4.4 XSS (known risk from spec)

# Test Given / When / Then Priority
4.4.1 Licence field escaped Given meta.licence containing <script>alert(1)</script> / When published HTML rendered / Then script tag is escaped or stripped P0
4.4.2 Bibliography HTML sanitized Given biblioHtml containing malicious script / When injected into published page / Then script is escaped or stripped P0

5. AI Agent - Plumbing (P1)

We do NOT test LLM output quality.
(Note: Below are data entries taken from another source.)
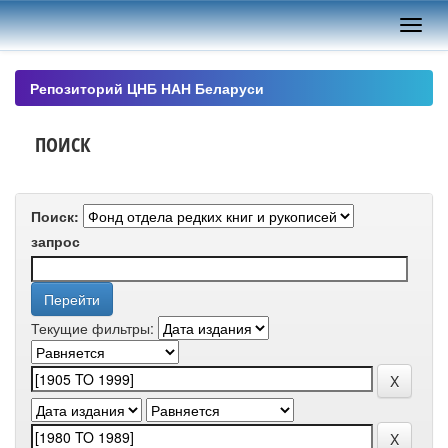
Skip
navigation
Репозиторий ЦНБ НАН Беларуси
ПОИСК
Поиск:
запрос
Текущие фильтры:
We test the infrastructure around it.

5.1 Context building

# Test Given / When / Then Priority
5.1.1 Context includes doc text Given a doc with content / When building chat context / Then context object contains document text P1
5.1.2 Context includes selection Given a text selection / When building chat context / Then context object contains selection text and position P1
5.1.3 Context includes frontmatter Given doc with title and authors / When building chat context / Then context object contains frontmatter fields P1

5.2 Tool execution (client-side)

# Test Given / When / Then Priority
5.2.1 replaceSelection applies Given a selection in the editor / When replaceSelection tool called with new text / Then selection is replaced in the TipTap doc P1
5.2.2 applyDiff does search/replace Given doc with "Hello world" / When applyDiff called with search="world" replace="editor" / Then doc contains "Hello editor" P1
5.2.3 updateFrontmatter modifies map Given frontmatter with title "Old" / When updateFrontmatter called with title="New" / Then Y.Map("frontmatter").get("title") is "New" P1

5.3 Undo batching

# Test Given / When / Then Priority
5.3.1 Agent edits batch into one undo Given agent executes 3 tool calls (replaceSelection + applyDiff + updateFrontmatter) / When user presses Cmd+Z once / Then all 3 changes are reverted P0
5.3.2 Manual edits not in agent batch Given user types text then agent edits / When user presses Cmd+Z / Then only agent edits are reverted, user text remains P1

What we do NOT test (and why)

Area Reason
Yjs real-time sync Yjs/Hocuspocus are mature libs - testing their CRDT sync is noise
Visual rendering of components Project evolves too fast, snapshot tests would break constantly
PDF generation (Playwright) Heavy dependency, visual output - better as a manual smoke test
Slash commands / Bubble toolbar UI that will change - covered by the opt-in Playwright suite instead of the hermetic one
CSS architecture Not meaningfully unit-testable
TipTap extension registration Framework internals, not business logic

Summary

Section P0 tests P1 tests Total
1. Publisher Pipeline 8 4 12
2. Persistence / Storage 4 3 7
3. API Routes 2 6 8
4. Auth / Security 5 2 7
5. AI Agent 1 7 8
Total 20 22 42

Start with the 20 P0 tests. They cover the "if this breaks, we lose data or trust" surface. Add P1 tests as the codebase stabilizes.